Link-state routing protocols are one of the two main classes of routing protocols used in packet switching networks for computer communications, the others being distance-vector routing protocols. Examples of link-state routing protocols include Open Shortest Path First (OSPF) and Intermediate System to Intermediate System (IS-IS).

The link-state protocol is performed by every switching node in the network (i.e., nodes that are prepared to forward packets; in the Internet, these are called routers). The basic concept of link-state routing is that every node constructs a map of the connectivity to the network, in the form of a graph, showing which nodes are connected to which other nodes. Each node then independently calculates the next best logical path from it to every possible destination in the network. Each collection of best paths will then form each node's routing table.

This contrasts with distance-vector routing protocols, which work by having each node share its routing table with its neighbours, in a link-state protocol the only information passed between nodes is connectivity related. Link-state algorithms are sometimes characterized informally as each router, "telling the world about its neighbors."

Overview
In link-state routing protocols, each router possesses information about the complete network topology. Each router then independently calculates the best next hop from it for every possible destination in the network using local information of the topology. The collection of best-next-hops forms the routing table.

This contrasts with distance-vector routing protocols, which work by having each node share its routing table with its neighbours. In a link-state protocol, the only information passed between the nodes is the information used to construct the connectivity maps.

Examples of link-state routing protocols:
 Open Shortest Path First (OSPF)
 Intermediate System to Intermediate System (IS-IS)
# # # # #
- Exercise a -
Quote every sentence in the link-state routing text that begins with the word "Each".
The text about link-state routing and the listing are unrelated to each other.

- Stored data -
# # # # #
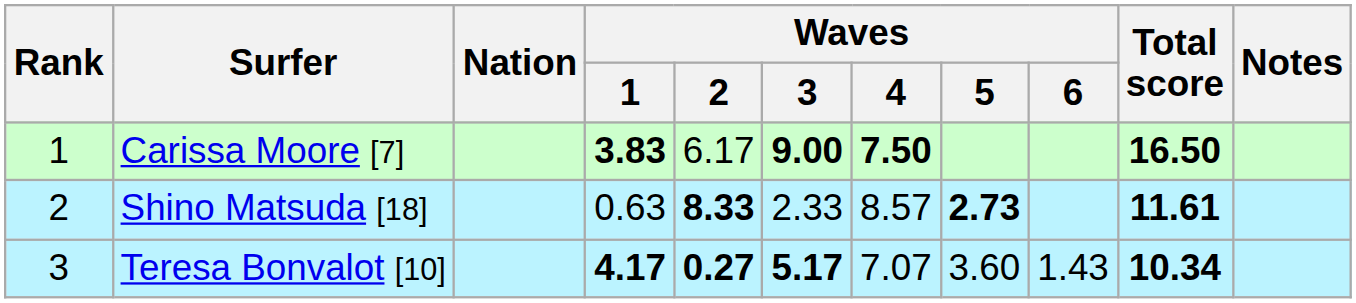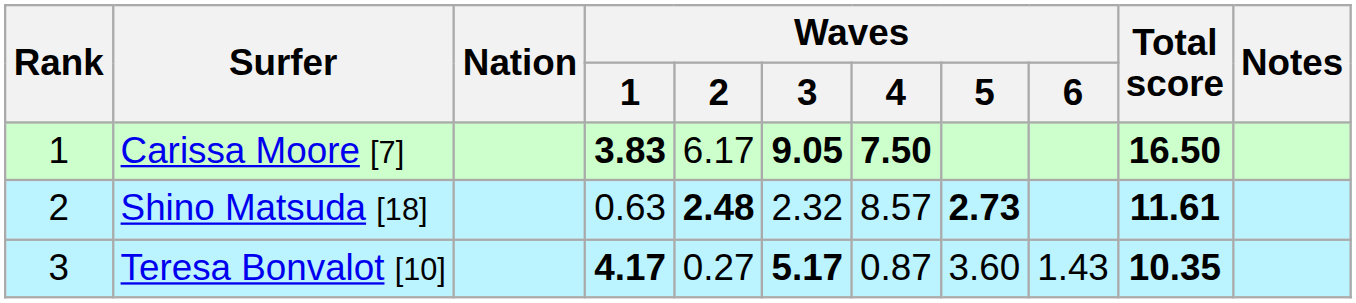Carissa Moore [7] | Waves / 3: 9.00 -> 9.05
Shino Matsuda [18] | Waves / 2: 8.33 -> 2.48
Shino Matsuda [18] | Waves / 3: 2.33 -> 2.32
Teresa Bonvalot [10] | Waves / 2: bold -> normal
Teresa Bonvalot [10] | Waves / 4: 7.07 -> 0.87
Teresa Bonvalot [10] | Total score: 10.34 -> 10.35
# # # # #
- Exercise b -
Reproduce every line of the difference listing exactly as it stands, omitting the pictures.

- Task solution a -
Each node then independently calculates the next best logical path from it to every possible destination in the network.
Each collection of best paths will then form each node's routing table.
Each router then independently calculates the best next hop from it for every possible destination in the network using local information of the topology.

- Task solution b -
Carissa Moore [7] | Waves / 3: 9.00 -> 9.05
Shino Matsuda [18] | Waves / 2: 8.33 -> 2.48
Shino Matsuda [18] | Waves / 3: 2.33 -> 2.32
Teresa Bonvalot [10] | Waves / 2: bold -> normal
Teresa Bonvalot [10] | Waves / 4: 7.07 -> 0.87
Teresa Bonvalot [10] | Total score: 10.34 -> 10.35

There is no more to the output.